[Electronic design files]
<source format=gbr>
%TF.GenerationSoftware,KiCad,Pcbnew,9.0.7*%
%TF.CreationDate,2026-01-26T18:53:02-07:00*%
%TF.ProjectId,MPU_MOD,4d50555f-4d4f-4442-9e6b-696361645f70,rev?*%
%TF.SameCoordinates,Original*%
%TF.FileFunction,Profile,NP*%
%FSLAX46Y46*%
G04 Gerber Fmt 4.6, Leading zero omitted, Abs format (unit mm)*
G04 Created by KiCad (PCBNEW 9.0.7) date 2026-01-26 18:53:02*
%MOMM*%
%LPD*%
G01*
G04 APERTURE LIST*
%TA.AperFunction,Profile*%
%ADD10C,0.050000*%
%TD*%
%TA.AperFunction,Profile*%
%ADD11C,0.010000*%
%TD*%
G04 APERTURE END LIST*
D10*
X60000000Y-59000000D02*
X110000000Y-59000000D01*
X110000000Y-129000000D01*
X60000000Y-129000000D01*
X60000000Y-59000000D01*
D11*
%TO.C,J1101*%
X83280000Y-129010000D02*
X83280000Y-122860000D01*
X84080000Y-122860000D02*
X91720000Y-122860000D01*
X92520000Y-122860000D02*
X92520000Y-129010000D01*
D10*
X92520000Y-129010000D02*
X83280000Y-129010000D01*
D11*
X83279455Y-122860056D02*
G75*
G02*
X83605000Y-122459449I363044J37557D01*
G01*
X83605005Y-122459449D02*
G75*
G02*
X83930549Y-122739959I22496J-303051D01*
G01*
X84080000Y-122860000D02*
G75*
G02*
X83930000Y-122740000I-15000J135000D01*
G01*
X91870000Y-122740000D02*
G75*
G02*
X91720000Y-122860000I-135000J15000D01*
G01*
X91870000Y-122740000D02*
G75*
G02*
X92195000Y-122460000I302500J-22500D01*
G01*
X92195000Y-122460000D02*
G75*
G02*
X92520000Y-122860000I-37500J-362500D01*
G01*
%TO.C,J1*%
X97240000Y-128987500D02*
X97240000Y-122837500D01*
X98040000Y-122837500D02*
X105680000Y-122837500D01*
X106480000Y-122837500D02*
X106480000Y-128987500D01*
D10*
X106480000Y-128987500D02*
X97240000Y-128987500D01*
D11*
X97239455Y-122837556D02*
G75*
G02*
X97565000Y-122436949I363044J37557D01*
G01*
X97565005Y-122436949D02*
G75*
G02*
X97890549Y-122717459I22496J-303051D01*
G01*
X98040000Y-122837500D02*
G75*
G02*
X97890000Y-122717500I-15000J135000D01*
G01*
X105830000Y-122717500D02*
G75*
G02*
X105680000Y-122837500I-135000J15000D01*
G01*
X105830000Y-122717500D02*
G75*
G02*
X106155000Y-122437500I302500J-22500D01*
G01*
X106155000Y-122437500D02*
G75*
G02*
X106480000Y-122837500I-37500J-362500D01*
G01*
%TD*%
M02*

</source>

...

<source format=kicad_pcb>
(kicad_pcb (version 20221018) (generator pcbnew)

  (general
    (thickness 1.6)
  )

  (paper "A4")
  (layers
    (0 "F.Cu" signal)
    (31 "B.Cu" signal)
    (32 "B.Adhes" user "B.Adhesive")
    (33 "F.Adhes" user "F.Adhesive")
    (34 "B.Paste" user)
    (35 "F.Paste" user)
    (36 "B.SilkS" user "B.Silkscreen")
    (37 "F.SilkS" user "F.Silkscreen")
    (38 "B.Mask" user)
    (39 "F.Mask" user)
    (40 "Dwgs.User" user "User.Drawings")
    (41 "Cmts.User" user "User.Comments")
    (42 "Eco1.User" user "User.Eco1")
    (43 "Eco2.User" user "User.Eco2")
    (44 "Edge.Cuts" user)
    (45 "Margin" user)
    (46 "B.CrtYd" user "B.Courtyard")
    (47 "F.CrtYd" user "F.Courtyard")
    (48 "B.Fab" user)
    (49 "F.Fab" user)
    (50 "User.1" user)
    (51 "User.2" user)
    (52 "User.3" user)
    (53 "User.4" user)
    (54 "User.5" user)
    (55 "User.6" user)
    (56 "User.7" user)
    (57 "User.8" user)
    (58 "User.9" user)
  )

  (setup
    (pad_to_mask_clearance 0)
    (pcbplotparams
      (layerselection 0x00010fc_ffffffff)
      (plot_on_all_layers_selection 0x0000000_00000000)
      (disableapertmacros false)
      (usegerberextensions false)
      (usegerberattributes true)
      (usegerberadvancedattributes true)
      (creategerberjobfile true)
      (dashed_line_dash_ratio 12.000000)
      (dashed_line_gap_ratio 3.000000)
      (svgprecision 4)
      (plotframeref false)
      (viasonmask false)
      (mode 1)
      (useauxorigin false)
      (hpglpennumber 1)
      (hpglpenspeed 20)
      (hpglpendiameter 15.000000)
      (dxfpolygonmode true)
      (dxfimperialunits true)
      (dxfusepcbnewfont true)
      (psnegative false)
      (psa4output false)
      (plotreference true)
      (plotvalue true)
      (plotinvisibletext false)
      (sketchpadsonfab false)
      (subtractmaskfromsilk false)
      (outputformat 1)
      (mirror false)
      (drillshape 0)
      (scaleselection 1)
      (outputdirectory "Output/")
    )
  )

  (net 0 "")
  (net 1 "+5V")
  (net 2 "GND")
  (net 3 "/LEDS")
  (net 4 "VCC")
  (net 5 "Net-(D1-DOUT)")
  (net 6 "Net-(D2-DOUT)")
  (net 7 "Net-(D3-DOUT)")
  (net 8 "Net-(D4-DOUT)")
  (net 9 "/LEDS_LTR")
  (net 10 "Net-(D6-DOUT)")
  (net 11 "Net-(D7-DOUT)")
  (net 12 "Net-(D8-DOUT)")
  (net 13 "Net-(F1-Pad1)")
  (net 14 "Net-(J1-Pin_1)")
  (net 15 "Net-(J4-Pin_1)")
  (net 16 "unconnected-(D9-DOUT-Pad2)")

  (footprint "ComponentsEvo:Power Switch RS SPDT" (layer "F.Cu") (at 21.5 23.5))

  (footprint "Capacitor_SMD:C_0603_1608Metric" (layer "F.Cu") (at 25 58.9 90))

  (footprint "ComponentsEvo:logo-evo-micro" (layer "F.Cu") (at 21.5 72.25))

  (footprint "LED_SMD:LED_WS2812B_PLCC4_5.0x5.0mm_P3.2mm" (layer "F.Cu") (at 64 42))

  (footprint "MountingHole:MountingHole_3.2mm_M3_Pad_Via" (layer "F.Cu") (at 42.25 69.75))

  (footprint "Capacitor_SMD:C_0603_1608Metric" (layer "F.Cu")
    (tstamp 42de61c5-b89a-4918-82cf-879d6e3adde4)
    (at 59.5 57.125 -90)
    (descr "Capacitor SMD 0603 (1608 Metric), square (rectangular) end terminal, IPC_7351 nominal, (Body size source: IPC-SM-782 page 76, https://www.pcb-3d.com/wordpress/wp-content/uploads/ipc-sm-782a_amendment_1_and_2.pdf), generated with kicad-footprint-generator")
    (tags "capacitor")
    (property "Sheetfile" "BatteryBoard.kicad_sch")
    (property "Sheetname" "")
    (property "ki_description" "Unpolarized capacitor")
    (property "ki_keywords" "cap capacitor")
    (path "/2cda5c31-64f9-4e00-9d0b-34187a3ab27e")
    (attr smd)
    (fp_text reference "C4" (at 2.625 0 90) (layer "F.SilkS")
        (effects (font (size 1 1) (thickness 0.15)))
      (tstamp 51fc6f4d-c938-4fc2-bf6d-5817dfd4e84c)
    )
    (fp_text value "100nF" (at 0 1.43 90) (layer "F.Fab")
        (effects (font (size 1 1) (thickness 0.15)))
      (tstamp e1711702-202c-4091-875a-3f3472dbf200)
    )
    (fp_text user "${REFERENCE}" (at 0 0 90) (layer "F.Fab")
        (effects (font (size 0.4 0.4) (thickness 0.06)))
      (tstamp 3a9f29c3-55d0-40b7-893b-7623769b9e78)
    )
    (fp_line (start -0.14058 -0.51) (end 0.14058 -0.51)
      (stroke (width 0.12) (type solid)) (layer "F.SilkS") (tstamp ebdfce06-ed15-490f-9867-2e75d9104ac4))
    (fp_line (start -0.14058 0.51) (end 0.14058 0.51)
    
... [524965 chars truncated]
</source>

DESCRIPTION OF THE TASK:
The result is a copy of every line above where the word "DOUT" shows up.

RESPONSE BOX:
  (net 5 "Net-(D1-DOUT)")
  (net 6 "Net-(D2-DOUT)")
  (net 7 "Net-(D3-DOUT)")
  (net 8 "Net-(D4-DOUT)")
  (net 10 "Net-(D6-DOUT)")
  (net 11 "Net-(D7-DOUT)")
  (net 12 "Net-(D8-DOUT)")
  (net 16 "unconnected-(D9-DOUT-Pad2)")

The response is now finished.